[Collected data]
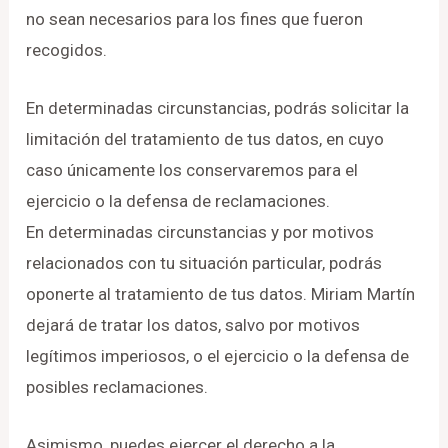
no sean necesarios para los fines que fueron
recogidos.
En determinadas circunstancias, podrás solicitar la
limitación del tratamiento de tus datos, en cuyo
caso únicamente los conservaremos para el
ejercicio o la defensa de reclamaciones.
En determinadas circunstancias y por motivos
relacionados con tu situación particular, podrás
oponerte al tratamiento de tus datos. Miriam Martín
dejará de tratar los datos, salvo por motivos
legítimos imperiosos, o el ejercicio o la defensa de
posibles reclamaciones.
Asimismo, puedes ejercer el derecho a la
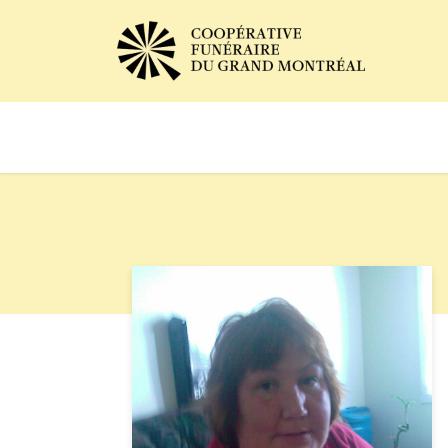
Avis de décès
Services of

● Instructions to follow: How many lines of the entries contain the word "defensa"? Reply with the number alone.

● Your response: 2